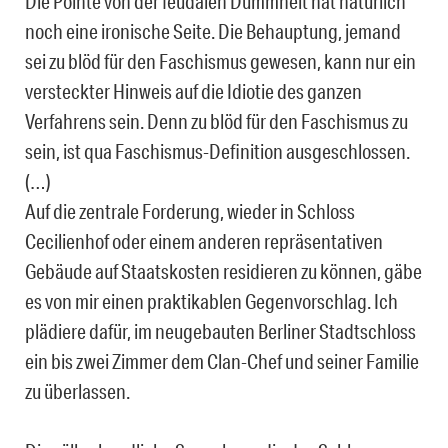
Die Pointe von der feudalen Dummheit hat natürlich
noch eine ironische Seite. Die Behauptung, jemand
sei zu blöd für den Faschismus gewesen, kann nur ein
versteckter Hinweis auf die Idiotie des ganzen
Verfahrens sein. Denn zu blöd für den Faschismus zu
sein, ist qua Faschismus-Definition ausgeschlossen.
(…)
Auf die zentrale Forderung, wieder in Schloss
Cecilienhof oder einem anderen repräsentativen
Gebäude auf Staatskosten residieren zu können, gäbe
es von mir einen praktikablen Gegenvorschlag. Ich
plädiere dafür, im neugebauten Berliner Stadtschloss
ein bis zwei Zimmer dem Clan-Chef und seiner Familie
zu überlassen.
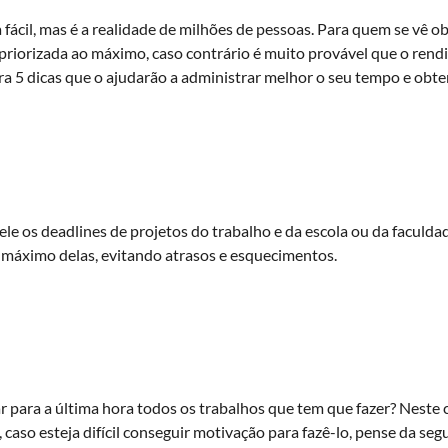
fácil, mas é a realidade de milhões de pessoas. Para quem se vê o
 priorizada ao máximo, caso contrário é muito provável que o ren
ra 5 dicas que o ajudarão a administrar melhor o seu tempo e obt
ele os deadlines de projetos do trabalho e da escola ou da faculda
 máximo delas, evitando atrasos e esquecimentos.
ar para a última hora todos os trabalhos que tem que fazer? Neste c
e, caso esteja difícil conseguir motivação para fazê-lo, pense da 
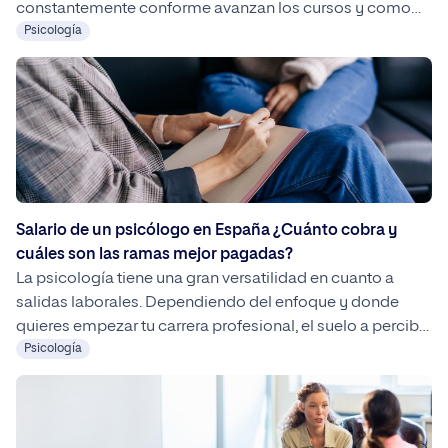
constantemente conforme avanzan los cursos y como
consecuencia, su nota de corte se ve afectada. Lee aquí
Psicología
todo lo que necesitas saber para estudiar el Grado en
Psicología en España y conócenos para ayudarte en tu
elección. La nota de […]
Salario de un psicólogo en España ¿Cuánto cobra y
cuáles son las ramas mejor pagadas?
La psicología tiene una gran versatilidad en cuanto a
salidas laborales. Dependiendo del enfoque y donde
quieres empezar tu carrera profesional, el suelo a percibir
puede cambiar en gran medida
Psicología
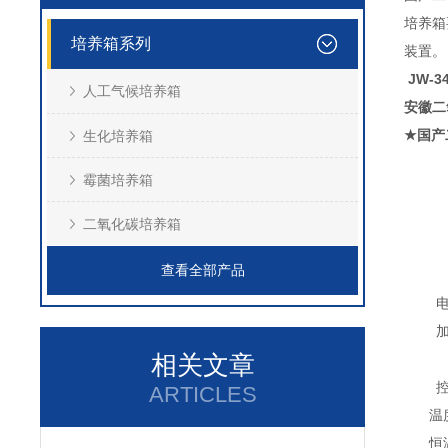
培养箱
培养箱系列
装置。
JW-
人工气候培养箱
安徽二
国产
生化培养箱
★
霉菌培养箱
二氧化碳培养箱
查看全部产品
相关文章
ARTICLES
温
恒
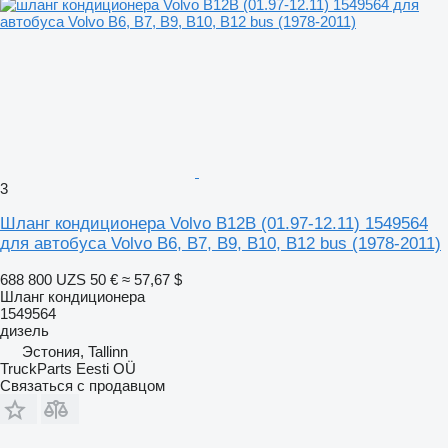
3
Шланг кондиционера Volvo B12B (01.97-12.11) 1549564
для автобуса Volvo B6, B7, B9, B10, B12 bus (1978-2011)
688 800 UZS
50 €
≈ 57,67 $
Шланг кондиционера
1549564
дизель
Эстония, Tallinn
TruckParts Eesti OÜ
Связаться с продавцом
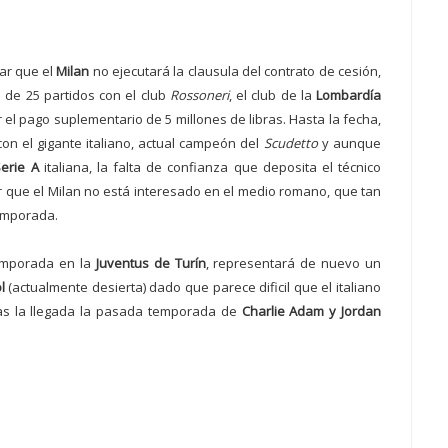
car que el
Milan
no ejecutará la clausula del contrato de cesión,
al de 25 partidos con el club
Rossoneri
, el club de la
Lombardía
el pago suplementario de 5 millones de libras. Hasta la fecha,
con el gigante italiano, actual campeón del
Scudetto
y aunque
erie A
italiana, la falta de confianza que deposita el técnico
r que el Milan no está interesado en el medio romano, que tan
temporada.
temporada en la
Juventus de Turín
, representará de nuevo un
l
(actualmente desierta) dado que parece dificil que el italiano
as la llegada la pasada temporada de
Charlie Adam y Jordan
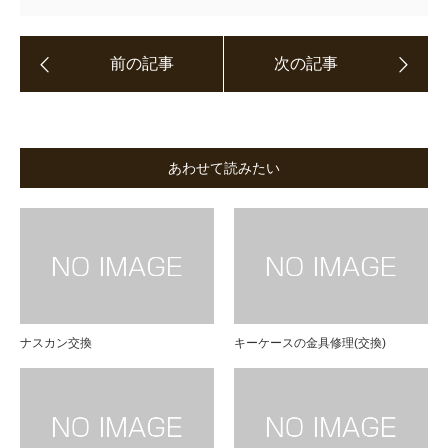
あわせて読みたい
ナスカン交換
キーケースの金具修理(交換)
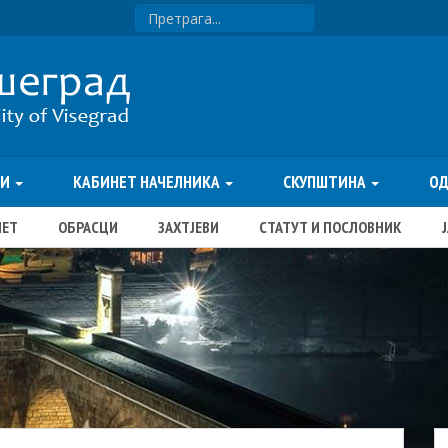
ТИ
КАБИНЕТ НАЧЕЛНИКА
СКУПШТИНА
О
ЏЕТ
ОБРАСЦИ
ЗАХТЈЕВИ
СТАТУТ И ПОСЛОВНИК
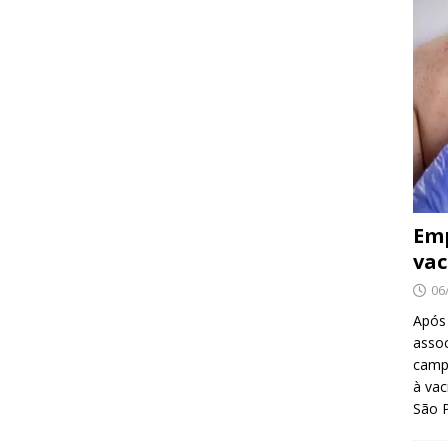
Emp
vac
06
Após
asso
camp
à vac
São 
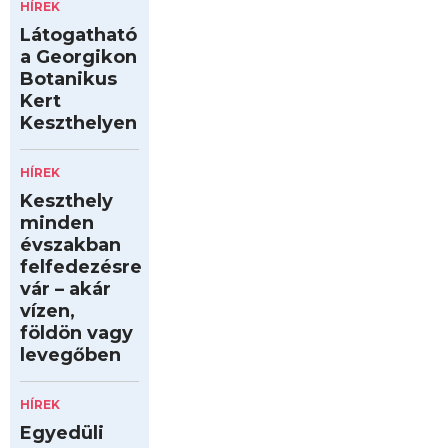
HÍREK
Látogatható
a Georgikon
Botanikus
Kert
Keszthelyen
HÍREK
Keszthely
minden
évszakban
felfedezésre
vár – akár
vízen,
földön vagy
levegőben
HÍREK
Egyedüli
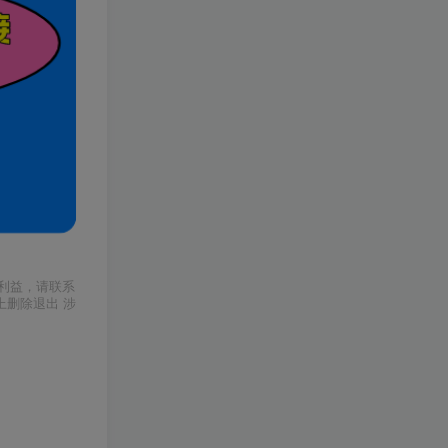
利益，请联系
上删除退出 涉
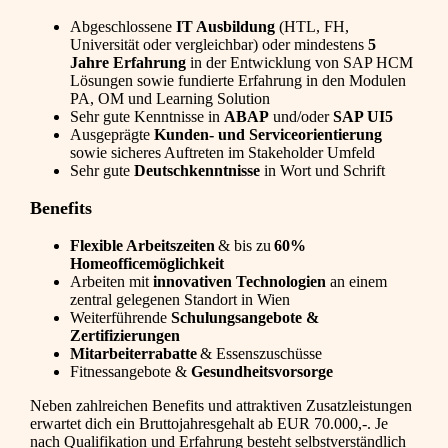
Abgeschlossene
IT Ausbildung
(HTL, FH,
Universität oder vergleichbar) oder mindestens
5
Jahre Erfahrung
in der Entwicklung von SAP HCM
Lösungen sowie fundierte Erfahrung in den Modulen
PA, OM und Learning Solution
Sehr gute Kenntnisse in
ABAP
und/oder
SAP UI5
Ausgeprägte
Kunden- und Serviceorientierung
sowie sicheres Auftreten im Stakeholder Umfeld
Sehr gute
Deutschkenntnisse
in Wort und Schrift
Benefits
Flexible Arbeitszeiten
& bis zu
60%
Homeofficemöglichkeit
Arbeiten mit
innovativen Technologien
an einem
zentral gelegenen Standort in Wien
Weiterführende
Schulungsangebote &
Zertifizierungen
Mitarbeiterrabatte
& Essenszuschüsse
Fitnessangebote &
Gesundheitsvorsorge
Neben zahlreichen Benefits und attraktiven Zusatzleistungen
erwartet dich ein Bruttojahresgehalt ab EUR 70.000,-. Je
nach Qualifikation und Erfahrung besteht selbstverständlich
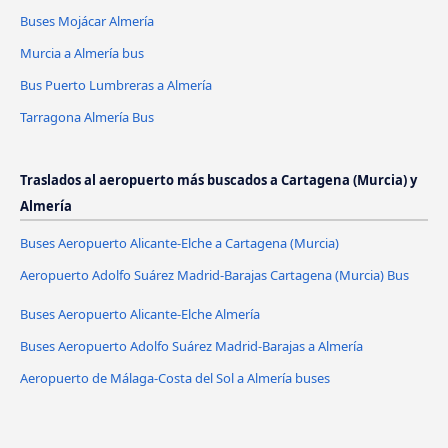
Buses Mojácar Almería
Murcia a Almería bus
Bus Puerto Lumbreras a Almería
Tarragona Almería Bus
Traslados al aeropuerto más buscados a Cartagena (Murcia) y
Almería
Buses Aeropuerto Alicante-Elche a Cartagena (Murcia)
Aeropuerto Adolfo Suárez Madrid-Barajas Cartagena (Murcia) Bus
Buses Aeropuerto Alicante-Elche Almería
Buses Aeropuerto Adolfo Suárez Madrid-Barajas a Almería
Aeropuerto de Málaga-Costa del Sol a Almería buses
- - - -
WHAT YOU WILL DO:
Show each line of the material that contains the word "blöd", matching its upper and lower case exactly.

ANSWER:
sei zu blöd für den Faschismus gewesen, kann nur ein
Verfahrens sein. Denn zu blöd für den Faschismus zu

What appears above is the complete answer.